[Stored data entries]
____________________

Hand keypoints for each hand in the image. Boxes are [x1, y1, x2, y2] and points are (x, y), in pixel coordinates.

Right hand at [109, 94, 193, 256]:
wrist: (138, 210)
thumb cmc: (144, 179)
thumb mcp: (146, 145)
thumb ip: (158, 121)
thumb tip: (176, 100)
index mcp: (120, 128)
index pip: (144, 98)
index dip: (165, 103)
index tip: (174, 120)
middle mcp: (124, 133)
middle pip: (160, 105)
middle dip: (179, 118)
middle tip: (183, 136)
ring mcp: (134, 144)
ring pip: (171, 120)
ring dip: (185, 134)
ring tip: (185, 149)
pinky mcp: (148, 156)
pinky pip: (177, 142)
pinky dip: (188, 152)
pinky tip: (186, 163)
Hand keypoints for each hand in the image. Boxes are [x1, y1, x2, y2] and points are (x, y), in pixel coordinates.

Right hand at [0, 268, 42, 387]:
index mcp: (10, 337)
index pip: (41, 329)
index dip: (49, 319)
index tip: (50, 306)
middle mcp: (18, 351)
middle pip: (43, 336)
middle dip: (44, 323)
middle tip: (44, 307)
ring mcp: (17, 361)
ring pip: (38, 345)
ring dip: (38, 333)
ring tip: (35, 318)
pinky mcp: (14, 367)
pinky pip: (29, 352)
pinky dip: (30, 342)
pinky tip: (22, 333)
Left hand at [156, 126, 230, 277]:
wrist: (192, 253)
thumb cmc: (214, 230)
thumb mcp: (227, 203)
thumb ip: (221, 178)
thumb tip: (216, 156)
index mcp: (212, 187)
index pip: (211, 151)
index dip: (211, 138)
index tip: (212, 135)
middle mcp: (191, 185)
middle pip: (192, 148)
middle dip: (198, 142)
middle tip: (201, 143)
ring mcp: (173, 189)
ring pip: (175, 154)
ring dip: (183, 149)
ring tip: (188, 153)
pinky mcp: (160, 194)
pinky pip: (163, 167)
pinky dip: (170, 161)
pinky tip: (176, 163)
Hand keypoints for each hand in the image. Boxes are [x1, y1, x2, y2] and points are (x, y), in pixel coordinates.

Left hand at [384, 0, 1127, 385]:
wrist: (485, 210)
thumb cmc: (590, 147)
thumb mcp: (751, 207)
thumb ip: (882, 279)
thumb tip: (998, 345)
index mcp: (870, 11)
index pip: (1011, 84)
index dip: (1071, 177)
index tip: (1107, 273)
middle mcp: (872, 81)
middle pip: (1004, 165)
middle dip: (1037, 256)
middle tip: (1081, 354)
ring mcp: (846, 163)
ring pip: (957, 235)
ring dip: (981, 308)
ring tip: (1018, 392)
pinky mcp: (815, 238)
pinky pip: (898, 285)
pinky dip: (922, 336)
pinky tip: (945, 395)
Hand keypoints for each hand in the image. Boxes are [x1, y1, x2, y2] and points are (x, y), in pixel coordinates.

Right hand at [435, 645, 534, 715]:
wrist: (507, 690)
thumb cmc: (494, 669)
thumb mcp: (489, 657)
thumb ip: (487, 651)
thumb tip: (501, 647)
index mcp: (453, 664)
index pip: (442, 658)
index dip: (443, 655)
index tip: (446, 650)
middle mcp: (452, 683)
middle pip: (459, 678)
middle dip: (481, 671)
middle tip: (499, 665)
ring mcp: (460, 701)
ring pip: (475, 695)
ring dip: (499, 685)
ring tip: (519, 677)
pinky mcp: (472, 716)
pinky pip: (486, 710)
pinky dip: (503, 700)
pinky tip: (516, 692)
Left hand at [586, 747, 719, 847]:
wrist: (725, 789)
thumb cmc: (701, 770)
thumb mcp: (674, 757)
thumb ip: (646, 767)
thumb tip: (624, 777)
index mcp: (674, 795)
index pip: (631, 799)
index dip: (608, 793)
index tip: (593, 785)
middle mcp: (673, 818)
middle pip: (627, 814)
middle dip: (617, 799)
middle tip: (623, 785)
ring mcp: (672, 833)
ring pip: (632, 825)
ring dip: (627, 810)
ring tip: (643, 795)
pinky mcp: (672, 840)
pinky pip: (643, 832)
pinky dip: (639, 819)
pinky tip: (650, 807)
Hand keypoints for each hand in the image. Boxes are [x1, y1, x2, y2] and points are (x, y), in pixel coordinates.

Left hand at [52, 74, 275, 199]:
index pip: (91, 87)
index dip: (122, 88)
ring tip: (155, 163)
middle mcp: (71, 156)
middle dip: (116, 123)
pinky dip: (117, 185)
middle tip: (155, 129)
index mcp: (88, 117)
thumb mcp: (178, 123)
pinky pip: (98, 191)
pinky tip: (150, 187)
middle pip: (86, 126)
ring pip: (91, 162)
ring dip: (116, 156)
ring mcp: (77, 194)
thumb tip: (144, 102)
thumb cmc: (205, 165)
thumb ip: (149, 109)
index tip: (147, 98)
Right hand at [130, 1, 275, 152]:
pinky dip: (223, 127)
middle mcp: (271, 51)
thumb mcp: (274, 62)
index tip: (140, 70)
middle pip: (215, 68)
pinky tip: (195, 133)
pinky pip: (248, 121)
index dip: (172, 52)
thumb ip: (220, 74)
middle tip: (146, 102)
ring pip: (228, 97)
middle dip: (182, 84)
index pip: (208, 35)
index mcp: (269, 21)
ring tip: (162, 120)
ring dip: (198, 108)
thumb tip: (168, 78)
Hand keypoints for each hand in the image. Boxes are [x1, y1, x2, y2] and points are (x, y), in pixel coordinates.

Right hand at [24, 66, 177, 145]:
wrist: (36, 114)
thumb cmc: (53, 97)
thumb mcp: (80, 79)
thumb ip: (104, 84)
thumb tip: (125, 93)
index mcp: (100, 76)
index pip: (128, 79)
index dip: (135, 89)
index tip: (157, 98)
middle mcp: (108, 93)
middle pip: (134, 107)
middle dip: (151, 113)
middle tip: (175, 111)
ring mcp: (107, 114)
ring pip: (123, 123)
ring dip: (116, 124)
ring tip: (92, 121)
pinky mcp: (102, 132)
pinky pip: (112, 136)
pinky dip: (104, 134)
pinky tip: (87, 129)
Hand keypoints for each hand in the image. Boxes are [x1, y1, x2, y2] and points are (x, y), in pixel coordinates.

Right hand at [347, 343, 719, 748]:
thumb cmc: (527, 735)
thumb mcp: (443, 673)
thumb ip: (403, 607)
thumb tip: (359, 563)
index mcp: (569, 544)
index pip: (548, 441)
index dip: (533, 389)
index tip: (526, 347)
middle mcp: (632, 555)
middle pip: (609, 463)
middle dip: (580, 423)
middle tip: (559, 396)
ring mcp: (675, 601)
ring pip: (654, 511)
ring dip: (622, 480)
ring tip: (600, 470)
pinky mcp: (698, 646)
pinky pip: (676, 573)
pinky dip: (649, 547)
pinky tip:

____________________

▶ _Task goal_:
Set the data down again in full. Keep it exact.

▶ _Result for this exercise_:
Hand keypoints for each hand in the image. Boxes are [x1, y1, x2, y2] and points are (x, y), in pixel coordinates.

Right hand at [109, 94, 193, 256]:
wrist: (138, 210)
thumb cmc: (144, 179)
thumb mcp: (146, 145)
thumb ip: (158, 121)
thumb tip: (176, 100)
index mcp: (120, 128)
index pip: (144, 98)
index dip: (165, 103)
index tip: (174, 120)
middle mcp: (124, 133)
middle pip: (160, 105)
middle dip: (179, 118)
middle tip: (183, 136)
ring mcp: (134, 144)
ring pip: (171, 120)
ring dip: (185, 134)
ring tip: (185, 149)
pinky mcp: (148, 156)
pinky pip: (177, 142)
pinky dip: (188, 152)
pinky tip: (186, 163)
Hand keypoints for each hand in the image. Boxes are [x1, y1, x2, y2] and points are (x, y), in pixel coordinates.

Right hand at [0, 268, 42, 387]:
index mcp: (10, 337)
index pip: (41, 329)
index dip: (49, 319)
index tip: (50, 306)
middle mcp: (18, 351)
middle pip: (43, 336)
middle dip: (44, 323)
middle tip: (44, 307)
ring mcp: (17, 361)
ring pip: (38, 345)
ring dip: (38, 333)
ring tip: (35, 318)
pinky mcp: (14, 367)
pinky pip: (29, 352)
pinky dip: (30, 342)
pinky tip: (22, 333)
Left hand at [156, 126, 230, 277]:
wrist: (192, 253)
thumb cmc: (214, 230)
thumb mcp: (227, 203)
thumb ip: (221, 178)
thumb tip: (216, 156)
index mcp: (212, 187)
index pip: (211, 151)
index dip: (211, 138)
index tip: (212, 135)
middle mcp: (191, 185)
middle pip: (192, 148)
middle dip: (198, 142)
middle tip: (201, 143)
ring mcp: (173, 189)
ring pip: (175, 154)
ring dip: (183, 149)
ring tip: (188, 153)
pinky mcp: (160, 194)
pinky pip: (163, 167)
pinky dip: (170, 161)
pinky tip: (176, 163)
Hand keypoints for each hand in the image. Boxes are [x1, y1, x2, y2] and points are (x, y), in pixel coordinates.

Left hand at [384, 0, 1127, 385]:
wrist: (485, 210)
thumb cmc: (590, 147)
thumb mcp: (751, 207)
thumb ip: (882, 279)
thumb tip: (998, 345)
index mcp: (870, 11)
index pip: (1011, 84)
index dip: (1071, 177)
index tip: (1107, 273)
middle mcp: (872, 81)
middle pip: (1004, 165)
middle dip: (1037, 256)
middle tip: (1081, 354)
ring mcp: (846, 163)
ring pip: (957, 235)
ring dip: (981, 308)
ring tip: (1018, 392)
pinky mcp: (815, 238)
pinky pip: (898, 285)
pinky dip: (922, 336)
pinky tip: (945, 395)
Hand keypoints for each hand in the image. Boxes are [x1, y1, x2, y2] and points are (x, y), in pixel coordinates.

Right hand at [435, 645, 534, 715]:
wrist: (507, 690)
thumb cmc: (494, 669)
thumb mcp: (489, 657)
thumb ip: (487, 651)
thumb tip: (501, 647)
index mcp: (453, 664)
index pip: (442, 658)
index dip: (443, 655)
index tip: (446, 650)
middle mcp: (452, 683)
middle pip: (459, 678)
middle dip: (481, 671)
middle tip: (499, 665)
ring mcp: (460, 701)
ring pip: (475, 695)
ring dip: (499, 685)
ring tip: (519, 677)
pinky mcp: (472, 716)
pinky pip: (486, 710)
pinky dip: (503, 700)
pinky tip: (516, 692)
Left hand at [586, 747, 719, 847]:
wrist: (725, 789)
thumb cmc: (701, 770)
thumb mcp: (674, 757)
thumb ip: (646, 767)
thumb tip: (624, 777)
index mcp: (674, 795)
index pip: (631, 799)
index dip: (608, 793)
index tip: (593, 785)
middle mcp: (673, 818)
middle pip: (627, 814)
middle dip: (617, 799)
middle tip: (623, 785)
ring mcp: (672, 833)
ring pip: (632, 825)
ring dip: (627, 810)
ring tip: (643, 795)
pinky mcp: (672, 840)
pinky pip: (643, 832)
pinky dip: (639, 819)
pinky tip: (650, 807)
Hand keypoints for each hand in the image. Boxes are [x1, y1, x2, y2] and points are (x, y), in pixel coordinates.

Left hand at [52, 74, 275, 199]:
index pip: (91, 87)
index dip: (122, 88)
ring tip: (155, 163)
middle mcp: (71, 156)
middle dip: (116, 123)
pinky dip: (117, 185)
middle tip: (155, 129)
index mcp: (88, 117)
thumb mcp: (178, 123)
pinky pip: (98, 191)
pinky tip: (150, 187)
middle pip: (86, 126)
ring pip: (91, 162)
ring dip: (116, 156)
ring mcp: (77, 194)
thumb tip: (144, 102)
thumb cmc: (205, 165)
thumb ip: (149, 109)
index tip: (147, 98)
Right hand at [130, 1, 275, 152]:
pinky dip: (223, 127)
middle mcp: (271, 51)
thumb mcp: (274, 62)
index tip: (140, 70)
middle pip: (215, 68)
pinky tip: (195, 133)
pinky pip: (248, 121)
index dip: (172, 52)
thumb ip: (220, 74)
middle tip: (146, 102)
ring pip: (228, 97)
middle dip: (182, 84)
index pip: (208, 35)
index mcp: (269, 21)
ring tip: (162, 120)
ring dip: (198, 108)
thumb tip: (168, 78)
Hand keypoints for each hand in the image. Boxes are [x1, y1, x2, y2] and points are (x, y), in pixel coordinates.

Right hand at [24, 66, 177, 145]:
wrist: (36, 114)
thumb cmc: (53, 97)
thumb mcp: (80, 79)
thumb ip: (104, 84)
thumb tip: (125, 93)
index mcp: (100, 76)
index pip: (128, 79)
index dip: (135, 89)
index tip: (157, 98)
middle mcp: (108, 93)
middle pip: (134, 107)
middle dip: (151, 113)
middle tip: (175, 111)
ring mcp: (107, 114)
ring pip: (123, 123)
ring dip: (116, 124)
ring tip: (92, 121)
pinky mcp: (102, 132)
pinky pip: (112, 136)
pinky dip: (104, 134)
pinky tip: (87, 129)
Hand keypoints for each hand in the image. Boxes are [x1, y1, x2, y2] and points are (x, y), in pixel coordinates.

Right hand at [347, 343, 719, 748]:
thumb cmc: (527, 735)
thumb mcp: (443, 673)
thumb ip: (403, 607)
thumb tip: (359, 563)
index mcp: (569, 544)
index pip: (548, 441)
index dip: (533, 389)
index tip: (526, 347)
middle mcp: (632, 555)
middle pip: (609, 463)
middle dip: (580, 423)
middle tip: (559, 396)
ring mcp: (675, 601)
ring pip: (654, 511)
ring dip: (622, 480)
ring tip: (600, 470)
pinky mcp: (698, 646)
pinky pip: (676, 573)
pinky dip: (649, 547)
pinky tip:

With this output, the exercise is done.